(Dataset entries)
▼▼▼
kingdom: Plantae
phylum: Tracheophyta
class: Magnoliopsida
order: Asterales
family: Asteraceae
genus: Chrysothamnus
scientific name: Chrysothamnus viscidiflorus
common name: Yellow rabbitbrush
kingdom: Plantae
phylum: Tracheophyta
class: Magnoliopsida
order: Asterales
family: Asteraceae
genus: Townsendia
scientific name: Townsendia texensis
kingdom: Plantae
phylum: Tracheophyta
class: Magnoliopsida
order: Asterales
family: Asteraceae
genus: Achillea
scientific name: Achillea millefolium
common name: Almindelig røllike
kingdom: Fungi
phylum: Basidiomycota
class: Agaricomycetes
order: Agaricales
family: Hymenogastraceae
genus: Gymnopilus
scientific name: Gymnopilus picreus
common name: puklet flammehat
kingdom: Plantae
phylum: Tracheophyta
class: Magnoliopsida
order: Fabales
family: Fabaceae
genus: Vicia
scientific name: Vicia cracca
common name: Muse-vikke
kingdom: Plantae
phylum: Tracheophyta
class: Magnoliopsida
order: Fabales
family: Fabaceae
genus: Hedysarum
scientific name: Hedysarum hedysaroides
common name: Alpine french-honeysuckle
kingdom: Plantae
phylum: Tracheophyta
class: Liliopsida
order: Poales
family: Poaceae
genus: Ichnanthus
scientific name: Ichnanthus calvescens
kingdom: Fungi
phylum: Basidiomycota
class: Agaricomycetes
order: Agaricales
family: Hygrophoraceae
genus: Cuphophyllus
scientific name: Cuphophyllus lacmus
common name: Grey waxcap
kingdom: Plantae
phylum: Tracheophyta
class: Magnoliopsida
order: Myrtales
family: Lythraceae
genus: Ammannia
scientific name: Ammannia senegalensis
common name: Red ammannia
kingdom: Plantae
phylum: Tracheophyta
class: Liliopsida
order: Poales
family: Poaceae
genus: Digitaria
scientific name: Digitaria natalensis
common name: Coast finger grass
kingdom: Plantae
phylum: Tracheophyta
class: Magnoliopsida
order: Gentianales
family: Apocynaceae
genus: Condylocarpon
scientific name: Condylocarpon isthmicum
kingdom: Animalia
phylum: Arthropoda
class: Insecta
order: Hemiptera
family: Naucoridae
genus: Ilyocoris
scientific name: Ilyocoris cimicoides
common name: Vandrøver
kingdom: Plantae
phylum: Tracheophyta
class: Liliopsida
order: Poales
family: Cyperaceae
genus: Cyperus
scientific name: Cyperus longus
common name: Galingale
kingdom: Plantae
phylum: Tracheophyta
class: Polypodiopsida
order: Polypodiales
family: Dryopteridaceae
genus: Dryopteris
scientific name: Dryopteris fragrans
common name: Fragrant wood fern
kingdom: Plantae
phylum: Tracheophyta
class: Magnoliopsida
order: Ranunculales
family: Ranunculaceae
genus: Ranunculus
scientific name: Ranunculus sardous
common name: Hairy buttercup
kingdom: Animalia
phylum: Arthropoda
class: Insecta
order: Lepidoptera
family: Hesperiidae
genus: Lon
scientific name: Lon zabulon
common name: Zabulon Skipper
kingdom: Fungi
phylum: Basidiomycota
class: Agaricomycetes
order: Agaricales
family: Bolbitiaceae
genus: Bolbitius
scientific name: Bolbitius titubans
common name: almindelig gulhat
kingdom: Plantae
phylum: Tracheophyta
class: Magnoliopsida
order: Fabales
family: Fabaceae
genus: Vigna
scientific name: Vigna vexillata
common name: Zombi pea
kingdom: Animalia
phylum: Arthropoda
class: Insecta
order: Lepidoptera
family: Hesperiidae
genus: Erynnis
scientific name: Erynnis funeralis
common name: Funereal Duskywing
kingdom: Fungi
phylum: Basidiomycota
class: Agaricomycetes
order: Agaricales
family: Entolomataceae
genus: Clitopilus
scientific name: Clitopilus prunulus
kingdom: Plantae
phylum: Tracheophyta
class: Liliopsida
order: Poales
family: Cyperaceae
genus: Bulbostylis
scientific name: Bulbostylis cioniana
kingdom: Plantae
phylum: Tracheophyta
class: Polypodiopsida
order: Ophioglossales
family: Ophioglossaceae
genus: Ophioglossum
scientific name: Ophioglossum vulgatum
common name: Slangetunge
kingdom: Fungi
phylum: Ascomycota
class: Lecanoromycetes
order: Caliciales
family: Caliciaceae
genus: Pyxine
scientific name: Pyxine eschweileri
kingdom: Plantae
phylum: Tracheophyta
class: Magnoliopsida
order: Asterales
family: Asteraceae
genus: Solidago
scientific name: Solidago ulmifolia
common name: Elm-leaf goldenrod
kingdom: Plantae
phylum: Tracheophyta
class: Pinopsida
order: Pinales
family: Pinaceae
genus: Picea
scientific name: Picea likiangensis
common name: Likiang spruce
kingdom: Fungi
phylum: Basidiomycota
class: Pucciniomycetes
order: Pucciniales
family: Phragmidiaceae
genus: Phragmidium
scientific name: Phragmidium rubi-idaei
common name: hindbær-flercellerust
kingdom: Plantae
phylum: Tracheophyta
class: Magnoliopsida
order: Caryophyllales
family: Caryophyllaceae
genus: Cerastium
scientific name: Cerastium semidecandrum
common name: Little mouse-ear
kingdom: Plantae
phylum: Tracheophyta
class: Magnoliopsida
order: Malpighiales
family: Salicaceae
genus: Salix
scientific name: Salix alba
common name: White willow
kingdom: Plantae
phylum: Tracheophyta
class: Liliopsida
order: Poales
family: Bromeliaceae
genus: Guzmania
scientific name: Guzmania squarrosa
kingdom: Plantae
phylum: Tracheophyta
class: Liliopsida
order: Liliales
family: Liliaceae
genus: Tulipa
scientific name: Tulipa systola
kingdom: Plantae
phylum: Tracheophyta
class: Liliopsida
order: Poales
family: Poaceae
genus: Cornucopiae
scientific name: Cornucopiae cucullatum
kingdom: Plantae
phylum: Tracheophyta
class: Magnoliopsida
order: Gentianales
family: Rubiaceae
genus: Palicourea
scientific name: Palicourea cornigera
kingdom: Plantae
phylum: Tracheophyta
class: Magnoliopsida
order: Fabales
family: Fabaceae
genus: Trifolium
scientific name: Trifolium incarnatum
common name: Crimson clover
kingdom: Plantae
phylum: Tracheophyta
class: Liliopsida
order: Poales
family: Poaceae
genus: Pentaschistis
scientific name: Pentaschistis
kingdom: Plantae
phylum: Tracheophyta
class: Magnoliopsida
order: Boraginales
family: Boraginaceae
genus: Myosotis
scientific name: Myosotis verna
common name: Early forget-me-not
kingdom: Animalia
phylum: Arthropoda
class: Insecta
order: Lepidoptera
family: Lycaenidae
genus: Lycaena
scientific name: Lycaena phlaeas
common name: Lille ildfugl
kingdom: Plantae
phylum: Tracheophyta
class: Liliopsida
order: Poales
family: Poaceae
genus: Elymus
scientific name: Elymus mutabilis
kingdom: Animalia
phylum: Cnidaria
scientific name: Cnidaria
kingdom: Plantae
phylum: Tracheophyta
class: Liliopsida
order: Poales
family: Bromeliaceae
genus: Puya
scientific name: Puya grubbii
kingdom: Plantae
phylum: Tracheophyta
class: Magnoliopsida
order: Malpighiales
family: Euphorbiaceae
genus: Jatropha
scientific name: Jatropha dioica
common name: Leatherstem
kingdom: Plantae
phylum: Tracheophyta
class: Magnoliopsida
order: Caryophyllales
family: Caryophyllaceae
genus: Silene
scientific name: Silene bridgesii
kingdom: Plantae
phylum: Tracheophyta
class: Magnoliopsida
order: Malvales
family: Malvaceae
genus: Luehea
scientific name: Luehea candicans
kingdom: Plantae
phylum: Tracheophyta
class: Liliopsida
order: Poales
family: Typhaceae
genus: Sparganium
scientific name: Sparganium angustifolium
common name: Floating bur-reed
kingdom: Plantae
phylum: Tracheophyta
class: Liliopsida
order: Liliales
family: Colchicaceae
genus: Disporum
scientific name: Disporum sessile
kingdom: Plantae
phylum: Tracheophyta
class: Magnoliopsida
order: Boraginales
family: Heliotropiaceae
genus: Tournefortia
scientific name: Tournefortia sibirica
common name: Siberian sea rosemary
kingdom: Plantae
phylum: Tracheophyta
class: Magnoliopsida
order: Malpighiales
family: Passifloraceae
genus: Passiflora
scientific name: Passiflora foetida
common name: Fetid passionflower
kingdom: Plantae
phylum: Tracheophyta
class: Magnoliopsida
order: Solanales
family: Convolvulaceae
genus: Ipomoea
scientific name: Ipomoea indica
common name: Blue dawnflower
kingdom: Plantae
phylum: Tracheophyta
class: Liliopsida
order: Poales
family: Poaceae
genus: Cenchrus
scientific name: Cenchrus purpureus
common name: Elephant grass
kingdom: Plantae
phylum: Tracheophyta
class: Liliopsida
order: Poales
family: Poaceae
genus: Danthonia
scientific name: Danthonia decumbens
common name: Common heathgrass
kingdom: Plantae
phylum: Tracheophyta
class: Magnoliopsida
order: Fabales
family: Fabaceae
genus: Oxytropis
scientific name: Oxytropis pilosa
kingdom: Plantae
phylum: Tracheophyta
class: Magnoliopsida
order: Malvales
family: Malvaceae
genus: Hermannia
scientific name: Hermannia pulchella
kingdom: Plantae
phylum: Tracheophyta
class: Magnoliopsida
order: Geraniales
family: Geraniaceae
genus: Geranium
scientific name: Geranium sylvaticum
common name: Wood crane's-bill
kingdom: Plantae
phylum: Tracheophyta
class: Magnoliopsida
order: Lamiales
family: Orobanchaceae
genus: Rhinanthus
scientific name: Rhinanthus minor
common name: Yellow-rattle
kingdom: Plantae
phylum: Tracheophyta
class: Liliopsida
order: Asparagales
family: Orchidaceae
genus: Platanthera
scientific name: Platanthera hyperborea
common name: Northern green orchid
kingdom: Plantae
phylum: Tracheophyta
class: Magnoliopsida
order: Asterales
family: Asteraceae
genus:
▲▲▲
● Task prompt:
Convert the records from the line with "order: Hemiptera" to the line with "scientific name: Ranunculus sardous" into a JSON list of strings, one string per line, leaving out blank lines.

● Reply to the exercise:
[
  "order: Hemiptera",
  "family: Naucoridae",
  "genus: Ilyocoris",
  "scientific name: Ilyocoris cimicoides",
  "common name: Vandrøver",
  "kingdom: Plantae",
  "phylum: Tracheophyta",
  "class: Liliopsida",
  "order: Poales",
  "family: Cyperaceae",
  "genus: Cyperus",
  "scientific name: Cyperus longus",
  "common name: Galingale",
  "kingdom: Plantae",
  "phylum: Tracheophyta",
  "class: Polypodiopsida",
  "order: Polypodiales",
  "family: Dryopteridaceae",
  "genus: Dryopteris",
  "scientific name: Dryopteris fragrans",
  "common name: Fragrant wood fern",
  "kingdom: Plantae",
  "phylum: Tracheophyta",
  "class: Magnoliopsida",
  "order: Ranunculales",
  "family: Ranunculaceae",
  "genus: Ranunculus",
  "scientific name: Ranunculus sardous"
]